First, progressive despair is the stuff of right-wing victory. The right wing is playing mind games with us. They know how to do this. Every new outrage, every light sentence or lack of sentence for Jewish terrorists, every new settlement, every home demolition, every attempt to silence Jewish students on campus, leads progressives to imagine that we lack power. We do not actually lack power, but if the right wing can convince us we lack power, then they win.

Second, and Eisner seems to have forgotten this, American Jews have power. We have power with respect to Israel because our country funds Israel, not the other way around. And for what it’s worth, American politicians listen to the Jewish community on Israel. There is therefore a non-negotiable moral imperative upon American Jews to ask how we can help, not whether we should. May Eisner’s life be long: perhaps she is willing to live the rest of it looking into her cold mirror knowing that she actively encouraged people to disengage from efforts to prevent a cataclysmic humanitarian catastrophe. Not I.

And make no mistake: the only result of failure to achieve a two-state solution soon will be a cataclysmic humanitarian catastrophe, and if it happens, it will have been preventable. Political circumstances currently preclude a two-state solution agreement, but we’ve all known for 20 years what such an agreement would look like. Netanyahu’s attempts to physically block that solution with new settlements serve to underscore rather than to undermine the fact that a framework solution is right in front of us. And the alternative is dire. American Jews are not powerless to prevent the catastrophe that will result from failure to separate Israel and Palestine into two sovereign states.

Indeed, Shalev was right once. He was right to accuse American Jewish progressives of “abandoning like-minded Israelis,” which is exactly what Eisner then went and did. History will not forgive us for fiddling with pedantic justifications for inaction while Jerusalem burns. Shalev’s outbursts were in many ways ill-informed and in some ways ill-considered, but he made it sufficiently clear that his intention was to plead for help – to which the only acceptable answer is, “How can we help?”

To paraphrase Konrad, all of this confusion probably was inevitable, but your silence isn’t. Cold silence was never a remedy for cold bedsheets. Now that we’ve traded our outbursts and “cries of anguish,” our defensiveness and demands, we might at least have open eyes to see the ideological and emotional thicket in which we’re caught together, and we might with effort find a way to work the transatlantic quarrel out. My main suggestion for now is that we determine to communicate with our Israeli progressive colleagues. If you are involved in the pro-Israel, pro-peace movement, when was the last time you spoke one-on-one with an Israeli colleague? We have technologies now to make such communication and collaboration possible, and I think if we find a way to shrink the ocean between us, we might prevent misunderstandings like the Shalev-Eisner exchange, and devote our energies more effectively to achieving real political change. I invite you to join me in giving some thought to that.

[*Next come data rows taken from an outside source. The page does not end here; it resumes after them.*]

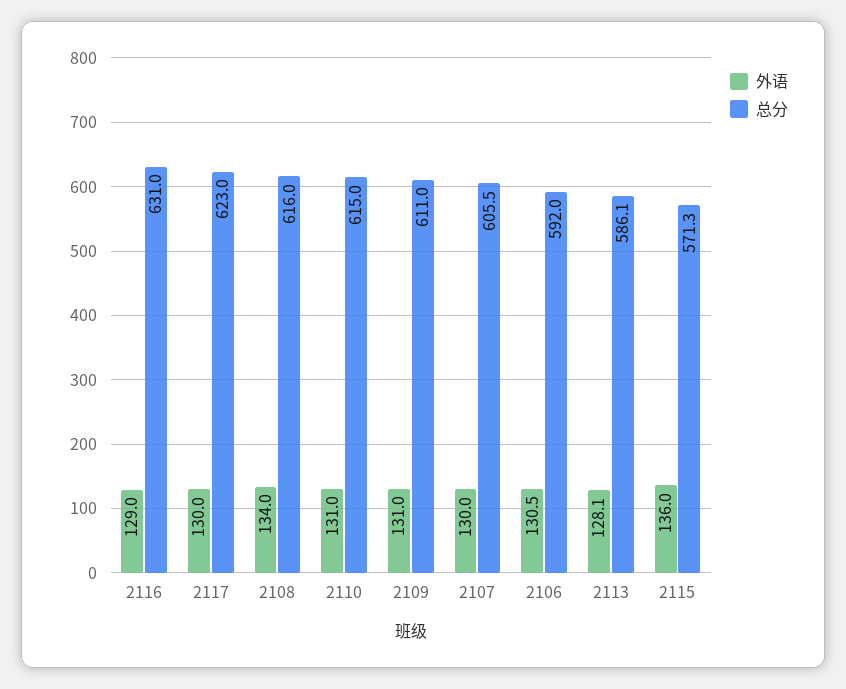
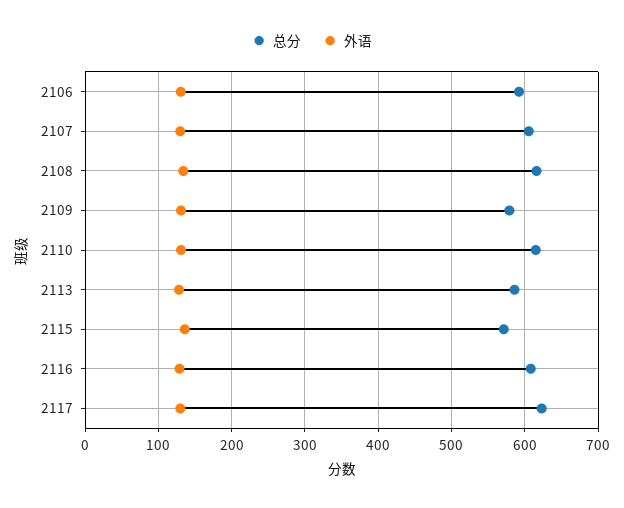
  {
    "外语": {
      "2116": 129,
      "2117": 130,
      "2108": 134,
      "2110": 131,
      "2109": 131,
      "2107": 130,
      "2106": 130.5,
      "2113": 128.1,
      "2115": 136
    },
    "总分": {
-     "2116": 631,
+     "2116": 610,
      "2117": 623,
      "2108": 616,
      "2110": 615,
-     "2109": 611,
+     "2109": 580,
      "2107": 605.5,
      "2106": 592,
      "2113": 586.1,
      "2115": 571.3
    }
  }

Above all, despair is not a morally acceptable option for us. We have a duty to try to do what we can before giving up. American and Israeli progressives share this duty together. As we think together about how to use proven grassroots political tactics, and as we think together about a strategy for the Israeli left, we must above all not capitulate to the right-wing narrative that the left has lost the struggle. Now would be the worst time to give in. Shalev and Eisner may not have communicated effectively, but at least they started communicating. Let’s hear each other as we figure out how to win together.

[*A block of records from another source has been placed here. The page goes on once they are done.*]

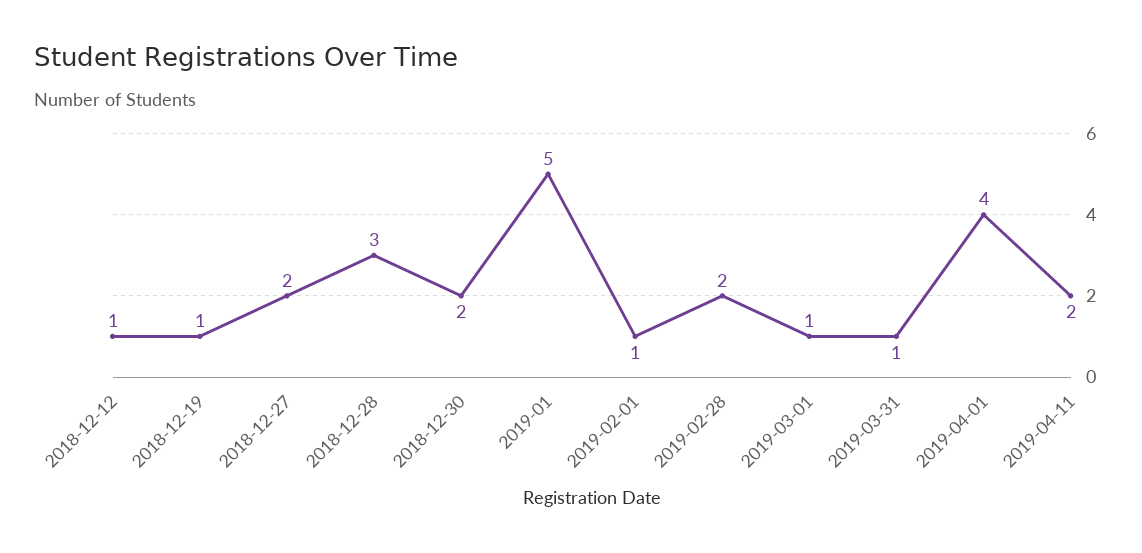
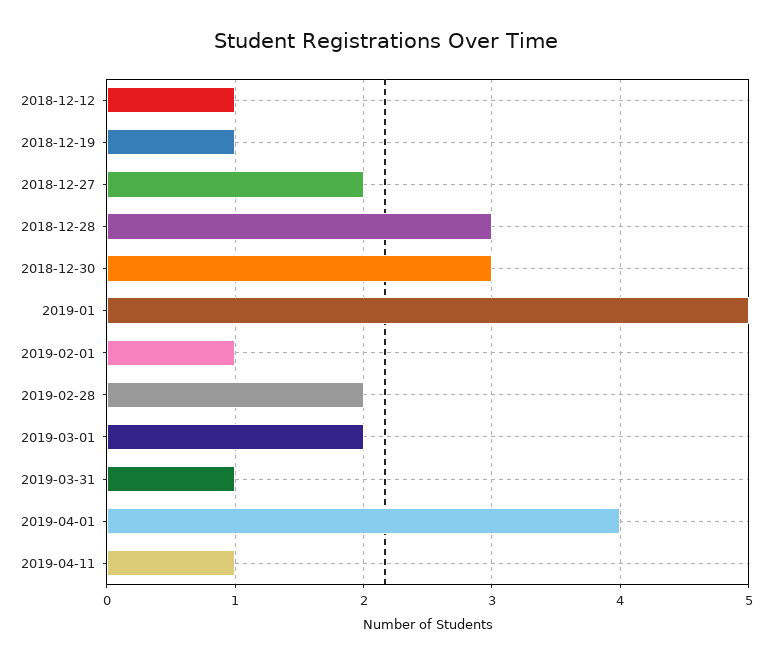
  {
    "2018-12-12": 1,
    "2018-12-19": 1,
    "2018-12-27": 2,
    "2018-12-28": 3,
-   "2018-12-30": 2,
+   "2018-12-30": 3,
    "2019-01": 5,
    "2019-02-01": 1,
    "2019-02-28": 2,
-   "2019-03-01": 1,
+   "2019-03-01": 2,
    "2019-03-31": 1,
    "2019-04-01": 4,
-   "2019-04-11": 2
+   "2019-04-11": 1
  }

Jeremy D. Sher is a rabbinical student expecting ordination April 3 on the Harvard Divinity School campus, where he is Ministry Fellow and Harry Austryn Wolfson Fellow in Jewish Studies. Former Director of Technology for the Washington State Democratic Party, former CEO of what is now ActBlue.com Technology Services and a dual Israeli and American citizen, he practices voluntary simplicity and is an avid all-weather cyclist.